The synergic effects of atosiban and ritodrine
Atosiban is a synthetic peptide that competitively blocks the oxytocin receptor and prevents the action of oxytocin, resulting in uterine relaxation. Atosiban is the only tocolytic agent approved by the European Medicine Agency to stop premature labor, and it is currently used for acute tocolysis throughout Europe[28]. Tractocile (atosiban) was given intravenously with an initial bolus dose (6.75 mg/0.9 ml), followed by a high-dose continuous infusion for 3 hours (loading infusion 300 micrograms/min) (Tractocile solution concentrate 37.5 mg/5 ml) and a lower dose with a subsequent infusion (100 micrograms/min) up to 45 hours. The total treatment time did not surpass 48 hours. Few side effects, including nausea, vomiting and headache, occurred[29].

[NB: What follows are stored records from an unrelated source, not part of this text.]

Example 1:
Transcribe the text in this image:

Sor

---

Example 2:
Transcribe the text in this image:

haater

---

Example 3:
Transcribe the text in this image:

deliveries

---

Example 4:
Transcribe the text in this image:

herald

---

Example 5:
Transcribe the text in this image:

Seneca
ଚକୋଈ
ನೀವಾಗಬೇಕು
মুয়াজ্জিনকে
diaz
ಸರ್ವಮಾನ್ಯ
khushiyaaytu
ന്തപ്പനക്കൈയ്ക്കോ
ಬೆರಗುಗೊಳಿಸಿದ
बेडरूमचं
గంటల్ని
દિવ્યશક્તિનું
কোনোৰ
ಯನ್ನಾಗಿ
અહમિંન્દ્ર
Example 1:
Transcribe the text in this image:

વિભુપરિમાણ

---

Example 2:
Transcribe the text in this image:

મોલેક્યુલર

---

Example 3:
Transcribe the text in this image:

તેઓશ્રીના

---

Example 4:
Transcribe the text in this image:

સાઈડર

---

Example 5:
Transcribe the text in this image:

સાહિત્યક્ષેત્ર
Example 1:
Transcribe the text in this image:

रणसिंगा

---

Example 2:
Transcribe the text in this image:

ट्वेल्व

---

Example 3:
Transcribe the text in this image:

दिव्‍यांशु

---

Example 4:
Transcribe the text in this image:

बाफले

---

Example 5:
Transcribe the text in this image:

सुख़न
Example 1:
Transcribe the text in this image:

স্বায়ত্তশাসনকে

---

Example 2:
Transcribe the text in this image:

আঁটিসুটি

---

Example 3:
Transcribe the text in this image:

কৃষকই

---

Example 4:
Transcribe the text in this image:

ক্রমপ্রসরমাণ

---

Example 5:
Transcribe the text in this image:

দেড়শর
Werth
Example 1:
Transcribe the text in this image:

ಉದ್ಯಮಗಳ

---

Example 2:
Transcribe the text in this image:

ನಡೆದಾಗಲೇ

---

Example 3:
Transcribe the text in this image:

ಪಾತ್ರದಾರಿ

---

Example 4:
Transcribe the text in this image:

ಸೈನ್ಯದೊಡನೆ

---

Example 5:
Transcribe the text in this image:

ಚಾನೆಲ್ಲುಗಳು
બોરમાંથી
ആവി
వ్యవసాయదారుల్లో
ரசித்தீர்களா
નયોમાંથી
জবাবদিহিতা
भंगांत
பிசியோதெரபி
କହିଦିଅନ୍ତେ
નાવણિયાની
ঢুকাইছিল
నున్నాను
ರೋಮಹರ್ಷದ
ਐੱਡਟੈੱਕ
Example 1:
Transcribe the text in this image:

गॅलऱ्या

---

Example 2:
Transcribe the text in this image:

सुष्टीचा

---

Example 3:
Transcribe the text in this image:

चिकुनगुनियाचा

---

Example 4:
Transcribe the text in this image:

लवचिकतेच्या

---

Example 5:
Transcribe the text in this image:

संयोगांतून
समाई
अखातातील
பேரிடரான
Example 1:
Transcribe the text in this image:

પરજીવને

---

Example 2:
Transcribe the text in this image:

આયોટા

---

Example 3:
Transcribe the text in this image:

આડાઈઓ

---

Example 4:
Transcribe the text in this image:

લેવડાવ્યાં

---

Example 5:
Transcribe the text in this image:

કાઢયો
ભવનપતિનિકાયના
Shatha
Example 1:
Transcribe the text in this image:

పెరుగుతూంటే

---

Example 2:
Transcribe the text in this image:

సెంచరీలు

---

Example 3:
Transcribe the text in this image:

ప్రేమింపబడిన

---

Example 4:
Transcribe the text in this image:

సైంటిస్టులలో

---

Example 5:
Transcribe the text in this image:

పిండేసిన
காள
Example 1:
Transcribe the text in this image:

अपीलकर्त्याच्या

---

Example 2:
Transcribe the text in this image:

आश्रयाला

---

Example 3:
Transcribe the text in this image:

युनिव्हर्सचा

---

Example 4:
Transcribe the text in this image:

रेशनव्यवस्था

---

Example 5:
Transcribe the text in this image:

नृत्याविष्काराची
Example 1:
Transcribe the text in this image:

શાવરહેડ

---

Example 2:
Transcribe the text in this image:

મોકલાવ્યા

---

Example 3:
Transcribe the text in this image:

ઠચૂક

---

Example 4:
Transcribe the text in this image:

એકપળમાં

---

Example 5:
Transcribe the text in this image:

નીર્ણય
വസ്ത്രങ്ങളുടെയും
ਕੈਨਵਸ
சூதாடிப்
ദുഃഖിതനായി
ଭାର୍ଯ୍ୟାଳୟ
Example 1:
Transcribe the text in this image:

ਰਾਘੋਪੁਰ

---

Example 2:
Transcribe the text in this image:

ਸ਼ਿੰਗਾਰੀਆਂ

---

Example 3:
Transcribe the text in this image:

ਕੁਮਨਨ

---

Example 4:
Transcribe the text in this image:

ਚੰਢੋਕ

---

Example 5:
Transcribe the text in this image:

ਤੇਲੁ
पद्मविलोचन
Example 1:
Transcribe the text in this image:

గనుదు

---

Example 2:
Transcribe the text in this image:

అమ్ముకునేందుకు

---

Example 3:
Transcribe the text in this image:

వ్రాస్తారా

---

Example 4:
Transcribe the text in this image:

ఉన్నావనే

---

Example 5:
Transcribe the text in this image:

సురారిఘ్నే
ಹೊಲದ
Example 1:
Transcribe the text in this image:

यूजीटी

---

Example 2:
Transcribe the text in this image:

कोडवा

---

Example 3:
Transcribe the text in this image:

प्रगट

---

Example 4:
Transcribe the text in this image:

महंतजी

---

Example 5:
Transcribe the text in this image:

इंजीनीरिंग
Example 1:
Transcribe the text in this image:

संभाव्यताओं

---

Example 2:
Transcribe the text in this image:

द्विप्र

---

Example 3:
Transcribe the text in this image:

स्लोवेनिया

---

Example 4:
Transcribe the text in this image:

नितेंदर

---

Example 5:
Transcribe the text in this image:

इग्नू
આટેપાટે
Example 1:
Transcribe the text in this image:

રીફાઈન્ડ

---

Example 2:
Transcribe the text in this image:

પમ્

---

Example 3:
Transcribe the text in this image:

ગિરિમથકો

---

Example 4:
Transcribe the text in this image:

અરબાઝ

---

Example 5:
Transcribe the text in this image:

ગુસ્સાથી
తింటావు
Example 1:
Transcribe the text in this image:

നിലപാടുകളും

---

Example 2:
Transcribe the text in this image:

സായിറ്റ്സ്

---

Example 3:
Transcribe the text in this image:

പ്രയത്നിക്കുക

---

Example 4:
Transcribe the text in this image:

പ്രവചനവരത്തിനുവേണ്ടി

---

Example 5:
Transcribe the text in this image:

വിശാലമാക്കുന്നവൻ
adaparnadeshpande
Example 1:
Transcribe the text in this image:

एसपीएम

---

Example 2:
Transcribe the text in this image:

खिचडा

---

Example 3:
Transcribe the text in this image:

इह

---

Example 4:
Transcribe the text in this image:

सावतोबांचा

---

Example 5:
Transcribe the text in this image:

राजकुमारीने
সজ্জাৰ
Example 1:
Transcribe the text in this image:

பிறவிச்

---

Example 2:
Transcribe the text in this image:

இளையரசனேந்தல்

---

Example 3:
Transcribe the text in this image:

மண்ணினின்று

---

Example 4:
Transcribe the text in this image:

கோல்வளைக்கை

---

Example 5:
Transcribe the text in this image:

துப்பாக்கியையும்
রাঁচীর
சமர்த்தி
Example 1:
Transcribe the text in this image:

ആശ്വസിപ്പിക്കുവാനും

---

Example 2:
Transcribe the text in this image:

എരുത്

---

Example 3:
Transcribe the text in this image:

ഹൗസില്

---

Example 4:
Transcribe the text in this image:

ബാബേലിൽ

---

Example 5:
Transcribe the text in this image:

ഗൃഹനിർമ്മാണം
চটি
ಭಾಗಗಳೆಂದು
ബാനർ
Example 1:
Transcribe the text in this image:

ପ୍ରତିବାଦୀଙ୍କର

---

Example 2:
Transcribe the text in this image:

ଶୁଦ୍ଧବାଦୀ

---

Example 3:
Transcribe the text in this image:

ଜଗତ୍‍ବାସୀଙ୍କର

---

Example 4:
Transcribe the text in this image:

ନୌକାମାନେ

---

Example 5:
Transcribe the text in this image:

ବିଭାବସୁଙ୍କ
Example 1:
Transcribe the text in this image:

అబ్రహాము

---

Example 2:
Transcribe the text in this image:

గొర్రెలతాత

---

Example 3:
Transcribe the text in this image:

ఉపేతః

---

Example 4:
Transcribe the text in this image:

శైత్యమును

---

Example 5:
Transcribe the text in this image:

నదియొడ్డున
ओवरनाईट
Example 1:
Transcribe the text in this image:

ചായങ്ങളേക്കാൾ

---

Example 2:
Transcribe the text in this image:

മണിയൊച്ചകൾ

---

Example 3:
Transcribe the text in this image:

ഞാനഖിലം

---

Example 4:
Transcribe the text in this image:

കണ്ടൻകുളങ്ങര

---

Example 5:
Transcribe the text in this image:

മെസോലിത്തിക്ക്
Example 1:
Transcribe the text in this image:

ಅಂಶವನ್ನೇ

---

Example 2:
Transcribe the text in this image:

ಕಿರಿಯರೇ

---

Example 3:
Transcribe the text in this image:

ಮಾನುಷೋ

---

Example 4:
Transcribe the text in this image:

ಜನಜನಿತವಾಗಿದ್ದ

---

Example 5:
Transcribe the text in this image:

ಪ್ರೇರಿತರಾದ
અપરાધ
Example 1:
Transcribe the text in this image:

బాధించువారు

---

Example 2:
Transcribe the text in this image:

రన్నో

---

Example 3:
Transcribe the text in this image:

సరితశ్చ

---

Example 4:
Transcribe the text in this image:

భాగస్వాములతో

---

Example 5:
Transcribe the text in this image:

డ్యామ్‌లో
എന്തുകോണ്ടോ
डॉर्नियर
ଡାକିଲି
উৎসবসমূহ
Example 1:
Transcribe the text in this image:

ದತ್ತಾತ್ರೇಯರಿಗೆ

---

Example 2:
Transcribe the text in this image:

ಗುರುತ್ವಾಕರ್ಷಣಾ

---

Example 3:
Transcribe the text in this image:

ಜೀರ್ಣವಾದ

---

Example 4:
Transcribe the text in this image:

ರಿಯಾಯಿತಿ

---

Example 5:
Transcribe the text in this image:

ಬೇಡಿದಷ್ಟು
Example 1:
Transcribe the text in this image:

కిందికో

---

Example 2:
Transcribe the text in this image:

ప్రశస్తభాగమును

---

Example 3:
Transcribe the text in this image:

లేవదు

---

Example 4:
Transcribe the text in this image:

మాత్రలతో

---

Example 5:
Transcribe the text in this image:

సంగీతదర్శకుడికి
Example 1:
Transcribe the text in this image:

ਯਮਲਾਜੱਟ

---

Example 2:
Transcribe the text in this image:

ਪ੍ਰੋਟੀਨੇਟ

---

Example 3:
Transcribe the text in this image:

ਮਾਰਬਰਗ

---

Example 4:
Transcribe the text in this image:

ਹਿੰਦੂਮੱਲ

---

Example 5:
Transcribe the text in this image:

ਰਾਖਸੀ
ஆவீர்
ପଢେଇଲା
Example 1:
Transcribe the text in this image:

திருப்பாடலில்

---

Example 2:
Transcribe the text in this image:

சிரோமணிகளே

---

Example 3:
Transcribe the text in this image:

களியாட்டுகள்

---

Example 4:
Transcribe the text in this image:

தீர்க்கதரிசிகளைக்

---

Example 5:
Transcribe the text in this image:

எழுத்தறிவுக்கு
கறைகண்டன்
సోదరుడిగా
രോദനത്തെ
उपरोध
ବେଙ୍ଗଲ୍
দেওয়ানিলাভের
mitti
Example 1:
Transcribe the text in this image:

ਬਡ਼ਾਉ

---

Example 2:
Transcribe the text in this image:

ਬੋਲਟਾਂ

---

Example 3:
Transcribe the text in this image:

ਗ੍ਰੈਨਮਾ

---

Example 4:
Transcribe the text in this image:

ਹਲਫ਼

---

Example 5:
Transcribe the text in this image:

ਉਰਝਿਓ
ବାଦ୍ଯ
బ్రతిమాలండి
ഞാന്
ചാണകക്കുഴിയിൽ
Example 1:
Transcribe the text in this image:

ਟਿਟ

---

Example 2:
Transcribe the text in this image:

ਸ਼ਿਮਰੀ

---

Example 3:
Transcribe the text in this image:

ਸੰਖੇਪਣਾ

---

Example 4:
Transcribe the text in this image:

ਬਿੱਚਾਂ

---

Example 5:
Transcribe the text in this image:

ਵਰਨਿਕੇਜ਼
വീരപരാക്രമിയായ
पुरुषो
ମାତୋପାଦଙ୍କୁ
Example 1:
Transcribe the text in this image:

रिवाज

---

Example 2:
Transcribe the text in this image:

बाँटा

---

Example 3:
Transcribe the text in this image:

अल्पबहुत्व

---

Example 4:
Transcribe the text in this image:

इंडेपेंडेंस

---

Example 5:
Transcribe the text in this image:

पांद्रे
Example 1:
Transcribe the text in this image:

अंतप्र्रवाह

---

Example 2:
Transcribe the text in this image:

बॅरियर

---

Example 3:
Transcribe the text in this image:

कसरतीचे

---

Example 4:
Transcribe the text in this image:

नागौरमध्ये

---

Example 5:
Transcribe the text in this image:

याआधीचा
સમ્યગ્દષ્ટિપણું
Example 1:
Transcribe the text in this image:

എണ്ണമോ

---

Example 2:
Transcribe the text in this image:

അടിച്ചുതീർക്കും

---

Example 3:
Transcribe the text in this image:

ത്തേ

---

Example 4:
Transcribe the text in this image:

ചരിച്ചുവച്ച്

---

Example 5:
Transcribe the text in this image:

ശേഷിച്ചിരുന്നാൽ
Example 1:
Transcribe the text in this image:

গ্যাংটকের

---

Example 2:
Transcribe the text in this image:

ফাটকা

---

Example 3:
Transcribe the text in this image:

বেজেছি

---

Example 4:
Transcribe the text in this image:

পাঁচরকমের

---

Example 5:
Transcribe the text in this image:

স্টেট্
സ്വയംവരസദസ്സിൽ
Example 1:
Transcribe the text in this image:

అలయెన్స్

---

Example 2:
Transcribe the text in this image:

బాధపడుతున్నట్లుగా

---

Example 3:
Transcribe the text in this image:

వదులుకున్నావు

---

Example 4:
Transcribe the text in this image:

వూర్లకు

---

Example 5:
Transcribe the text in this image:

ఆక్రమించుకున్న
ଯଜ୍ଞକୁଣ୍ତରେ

There is limited evidence about the synergic effects of ritodrine and atosiban when used to stop preterm labor. Fu S et al. concluded that the extension of gestation in the combined treatment group was slightly shorter than that in the ritodrine-only group. However, the former group had a lower incidence of palpitations and adverse drug events. The authors suggested that the combination of ritodrine and atosiban can effectively treat premature labor and inhibit contractions with fewer adverse effects[30]. Wang R et al. found that the combined use of these tocolytic drugs could suppress uterine contractions faster and more effectively without increasing side effects, including nausea, headache, chest pain and tachycardia[31]. We combined both drugs for tocolysis and prolonged gestation by approximately two days without frequent uterine contractions, but side effects of ritodrine still occurred, such as acute liver injury and rhabdomyolysis.